A Stochastic Tube-Based MPC Framework with Hard Input Constraints
Carlo Karam, Matteo Tacchi, Mirko Fiacchini
TL;DR
This paper develops Saturation-Aware SMPC (SA-SMPC), a tractable tube-based MPC framework that guarantees hard input constraint satisfaction for linear systems under unbounded disturbances by explicitly modeling actuator saturation within the PRS construction. It embeds convex bounds of the saturated error dynamics into probabilistic reachable sets, enabling deterministic constraint tightening that preserves online tractability while enforcing state chance constraints. The authors establish recursive feasibility, state-chance satisfaction, and mean-square stability, and validate the approach on a discretized CSTR model, showing favorable trade-offs between performance and computation compared to affine disturbance-feedback and SOCP-based methods.
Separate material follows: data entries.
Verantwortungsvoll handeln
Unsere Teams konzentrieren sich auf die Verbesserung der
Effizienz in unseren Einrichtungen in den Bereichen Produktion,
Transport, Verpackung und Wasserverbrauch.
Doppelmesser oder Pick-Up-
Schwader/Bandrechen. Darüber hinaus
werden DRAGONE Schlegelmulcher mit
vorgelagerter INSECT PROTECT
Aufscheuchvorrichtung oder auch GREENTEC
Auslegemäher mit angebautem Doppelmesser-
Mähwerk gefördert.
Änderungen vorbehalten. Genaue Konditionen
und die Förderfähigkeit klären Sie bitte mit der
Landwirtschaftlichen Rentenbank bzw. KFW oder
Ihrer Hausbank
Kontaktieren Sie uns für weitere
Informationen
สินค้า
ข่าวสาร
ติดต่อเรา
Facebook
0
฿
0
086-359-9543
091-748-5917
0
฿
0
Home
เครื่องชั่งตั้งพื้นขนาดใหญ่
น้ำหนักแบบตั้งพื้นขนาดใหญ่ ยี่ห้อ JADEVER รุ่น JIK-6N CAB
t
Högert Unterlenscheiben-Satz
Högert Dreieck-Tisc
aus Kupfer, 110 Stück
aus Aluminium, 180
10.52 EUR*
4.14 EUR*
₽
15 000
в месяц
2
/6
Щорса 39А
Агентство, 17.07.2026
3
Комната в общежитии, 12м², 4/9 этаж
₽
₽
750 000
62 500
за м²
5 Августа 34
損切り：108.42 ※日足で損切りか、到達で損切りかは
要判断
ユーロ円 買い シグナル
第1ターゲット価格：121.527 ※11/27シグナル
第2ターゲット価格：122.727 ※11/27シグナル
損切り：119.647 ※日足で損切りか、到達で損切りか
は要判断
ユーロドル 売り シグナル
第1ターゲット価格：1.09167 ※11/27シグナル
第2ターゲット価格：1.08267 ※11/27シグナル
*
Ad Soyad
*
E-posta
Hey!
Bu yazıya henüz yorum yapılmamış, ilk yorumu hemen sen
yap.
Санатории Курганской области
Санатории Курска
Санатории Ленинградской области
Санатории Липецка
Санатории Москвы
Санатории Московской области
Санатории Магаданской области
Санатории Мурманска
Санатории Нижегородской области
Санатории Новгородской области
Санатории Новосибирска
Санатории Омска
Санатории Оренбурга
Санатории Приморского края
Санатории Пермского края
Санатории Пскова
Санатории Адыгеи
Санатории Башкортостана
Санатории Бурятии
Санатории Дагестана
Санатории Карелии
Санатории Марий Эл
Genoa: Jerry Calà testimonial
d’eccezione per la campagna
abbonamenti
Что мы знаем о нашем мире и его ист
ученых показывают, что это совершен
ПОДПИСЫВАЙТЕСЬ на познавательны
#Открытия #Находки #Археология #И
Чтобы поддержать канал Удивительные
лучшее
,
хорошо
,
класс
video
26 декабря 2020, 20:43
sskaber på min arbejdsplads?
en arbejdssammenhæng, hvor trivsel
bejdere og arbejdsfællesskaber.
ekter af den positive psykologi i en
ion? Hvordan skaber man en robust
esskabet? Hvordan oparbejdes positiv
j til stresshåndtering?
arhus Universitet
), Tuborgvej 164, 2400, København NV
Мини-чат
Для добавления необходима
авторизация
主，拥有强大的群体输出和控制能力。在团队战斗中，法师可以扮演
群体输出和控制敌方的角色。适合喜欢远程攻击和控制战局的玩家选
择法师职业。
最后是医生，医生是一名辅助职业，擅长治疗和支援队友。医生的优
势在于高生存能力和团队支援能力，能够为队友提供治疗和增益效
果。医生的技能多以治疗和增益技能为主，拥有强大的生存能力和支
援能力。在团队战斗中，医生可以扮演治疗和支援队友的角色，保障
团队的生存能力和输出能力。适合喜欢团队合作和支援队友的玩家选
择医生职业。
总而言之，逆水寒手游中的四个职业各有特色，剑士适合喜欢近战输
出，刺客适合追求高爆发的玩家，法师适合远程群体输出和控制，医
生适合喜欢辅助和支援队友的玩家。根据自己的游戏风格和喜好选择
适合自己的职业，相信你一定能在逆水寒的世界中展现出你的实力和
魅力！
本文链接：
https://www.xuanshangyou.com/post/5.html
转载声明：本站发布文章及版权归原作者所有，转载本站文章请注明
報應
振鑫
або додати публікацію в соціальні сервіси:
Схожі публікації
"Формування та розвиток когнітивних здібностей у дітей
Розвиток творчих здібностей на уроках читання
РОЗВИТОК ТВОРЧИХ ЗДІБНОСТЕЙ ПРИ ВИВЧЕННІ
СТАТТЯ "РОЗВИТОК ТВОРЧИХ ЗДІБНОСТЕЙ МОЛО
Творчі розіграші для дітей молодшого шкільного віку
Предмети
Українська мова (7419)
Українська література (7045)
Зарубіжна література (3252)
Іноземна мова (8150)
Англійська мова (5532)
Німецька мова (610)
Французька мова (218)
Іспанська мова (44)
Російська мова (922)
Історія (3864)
The work offers a practical, scalable method for enforcing hard input limits in stochastic MPC and suggests future enhancements via moment-based certificates to reduce conservatism.
Abstract
This work presents a stochastic tube-based model predictive control framework that guarantees hard input constraint satisfaction for linear systems subject to unbounded additive disturbances. The approach relies on a structured design of probabilistic reachable sets that explicitly incorporates actuator saturation into the error dynamics and bounds the resulting nonlinearity within a convex embedding. The proposed controller retains the computational efficiency and structural advantages of stochastic tube-based approaches while ensuring state chance constraint satisfaction alongside hard input limits. Recursive feasibility and mean-square stability are established for our scheme, and a numerical example illustrates its effectiveness.